Commutative rings behind divisible residuated lattices

TL;DR

This paper explores the relationship between divisible residuated lattices and commutative rings, showing that such rings are multiplication rings and analyzing their structure through finite examples and explicit constructions.

Contribution

It characterizes rings whose ideal lattices form divisible residuated lattices, establishing their connection to multiplication rings and providing explicit classifications for small cases.

Findings

Rings with ideal lattices as divisible residuated lattices are multiplication rings.

Explicit classifications of small divisible residuated lattices are provided.

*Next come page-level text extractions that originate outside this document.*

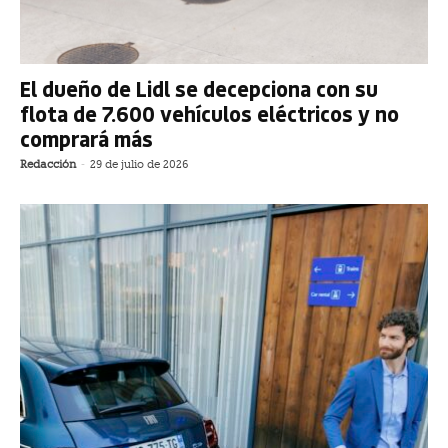
El dueño de Lidl se decepciona con su
flota de 7.600 vehículos eléctricos y no
comprará más
Redacción
-
29 de julio de 2026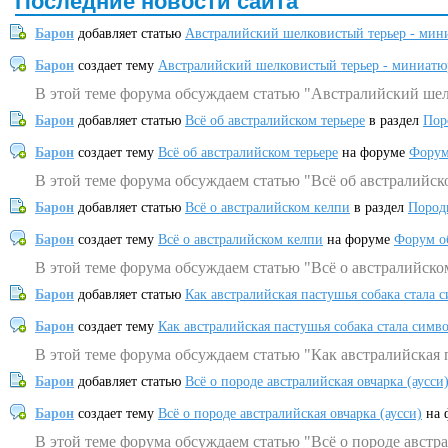
Последние новости сайта
Барон
добавляет статью
Австралийский шелковистый терьер - мин
Барон
создает тему
Австралийский шелковистый терьер - миниатю
В этой теме форума обсуждаем статью "Австралийский шел
Барон
добавляет статью
Всё об австралийском терьере
в раздел
Пор
Барон
создает тему
Всё об австралийском терьере
на форуме
Форум
В этой теме форума обсуждаем статью "Всё об австралийск
Барон
добавляет статью
Всё о австралийском келпи
в раздел
Пород
Барон
создает тему
Всё о австралийском келпи
на форуме
Форум о
В этой теме форума обсуждаем статью "Всё о австралийско
Барон
добавляет статью
Как австралийская пастушья собака стала 
Барон
создает тему
Как австралийская пастушья собака стала симв
В этой теме форума обсуждаем статью "Как австралийская 
Барон
добавляет статью
Всё о породе австралийская овчарка (аусси
Барон
создает тему
Всё о породе австралийская овчарка (аусси)
на 
В этой теме форума обсуждаем статью "Всё о породе австра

Connections between these lattices and other ring classes are established.

Abstract

Divisible residuated lattices are algebraic structures corresponding to a more comprehensive logic than Hajek's basic logic with an important significance in the study of fuzzy logic. The purpose of this paper is to investigate commutative rings whose the lattice of ideals can be equipped with a structure of divisible residuated lattice. We show that these rings are multiplication rings. A characterization, more examples and their connections to other classes of rings are established. Furthermore, we analyze the structure of divisible residuated lattices using finite commutative rings. From computational considerations, we present an explicit construction of isomorphism classes of divisible residuated lattices (that are not BL-algebras) of small size n $(2 \le n \le 6)$ and we give summarizing statistics.